▶ [INPUT MATERIAL]
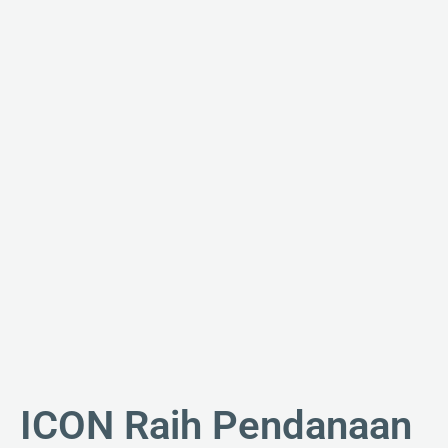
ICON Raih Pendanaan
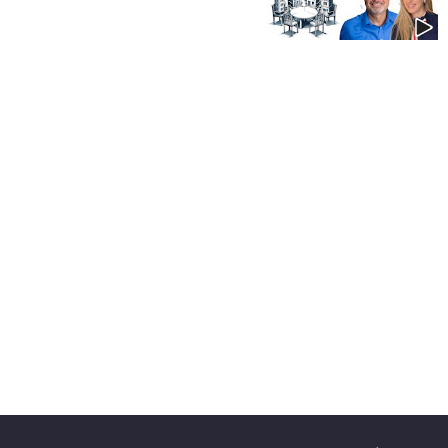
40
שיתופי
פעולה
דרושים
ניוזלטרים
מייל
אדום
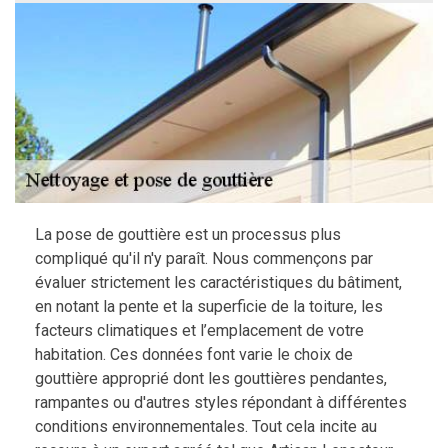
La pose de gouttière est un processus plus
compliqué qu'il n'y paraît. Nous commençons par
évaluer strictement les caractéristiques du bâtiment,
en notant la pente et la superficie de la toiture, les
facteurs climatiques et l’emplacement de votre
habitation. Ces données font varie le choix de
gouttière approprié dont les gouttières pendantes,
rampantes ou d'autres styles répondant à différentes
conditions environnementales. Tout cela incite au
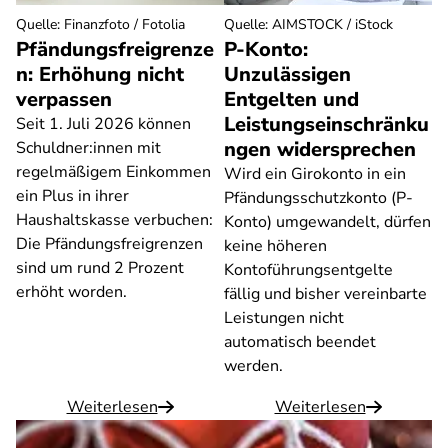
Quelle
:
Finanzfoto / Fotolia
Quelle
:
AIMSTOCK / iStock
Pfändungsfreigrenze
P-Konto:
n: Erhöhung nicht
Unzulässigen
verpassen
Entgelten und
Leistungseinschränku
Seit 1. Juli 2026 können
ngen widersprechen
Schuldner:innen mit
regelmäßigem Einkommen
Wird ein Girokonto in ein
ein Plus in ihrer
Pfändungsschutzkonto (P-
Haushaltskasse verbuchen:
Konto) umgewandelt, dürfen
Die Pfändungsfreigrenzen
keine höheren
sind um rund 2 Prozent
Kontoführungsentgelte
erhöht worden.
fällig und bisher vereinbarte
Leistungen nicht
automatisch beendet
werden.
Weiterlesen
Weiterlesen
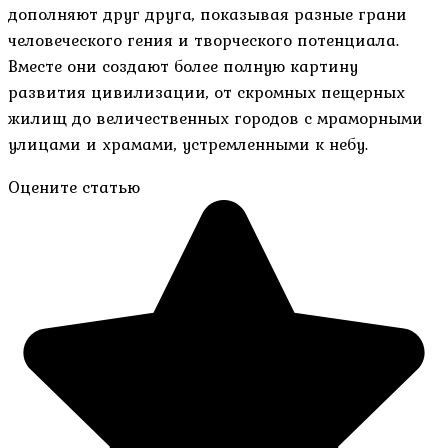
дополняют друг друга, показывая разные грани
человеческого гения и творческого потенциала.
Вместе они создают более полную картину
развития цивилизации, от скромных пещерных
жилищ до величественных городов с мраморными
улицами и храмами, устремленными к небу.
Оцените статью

▶ [REQUIRED WORK] Restate each record from above word for word, excluding any picture it holds.

▶ [SOLUTION TO THIS PROBLEM]
ICON Raih Pendanaan
40
שיתופי
פעולה
דרושים
ניוזלטרים
מייל
אדום
La pose de gouttière est un processus plus
compliqué qu'il n'y paraît. Nous commençons par
évaluer strictement les caractéristiques du bâtiment,
en notant la pente et la superficie de la toiture, les
facteurs climatiques et l’emplacement de votre
habitation. Ces données font varie le choix de
gouttière approprié dont les gouttières pendantes,
rampantes ou d'autres styles répondant à différentes
conditions environnementales. Tout cela incite au
Quelle
:
Finanzfoto / Fotolia
Quelle
:
AIMSTOCK / iStock
Pfändungsfreigrenze
P-Konto:
n: Erhöhung nicht
Unzulässigen
verpassen
Entgelten und
Leistungseinschränku
Seit 1. Juli 2026 können
ngen widersprechen
Schuldner:innen mit
regelmäßigem Einkommen
Wird ein Girokonto in ein
ein Plus in ihrer
Pfändungsschutzkonto (P-
Haushaltskasse verbuchen:
Konto) umgewandelt, dürfen
Die Pfändungsfreigrenzen
keine höheren
sind um rund 2 Prozent
Kontoführungsentgelte
erhöht worden.
fällig und bisher vereinbarte
Leistungen nicht
automatisch beendet
werden.
Weiterlesen
Weiterlesen
дополняют друг друга, показывая разные грани
человеческого гения и творческого потенциала.
Вместе они создают более полную картину
развития цивилизации, от скромных пещерных
жилищ до величественных городов с мраморными
улицами и храмами, устремленными к небу.
Оцените статью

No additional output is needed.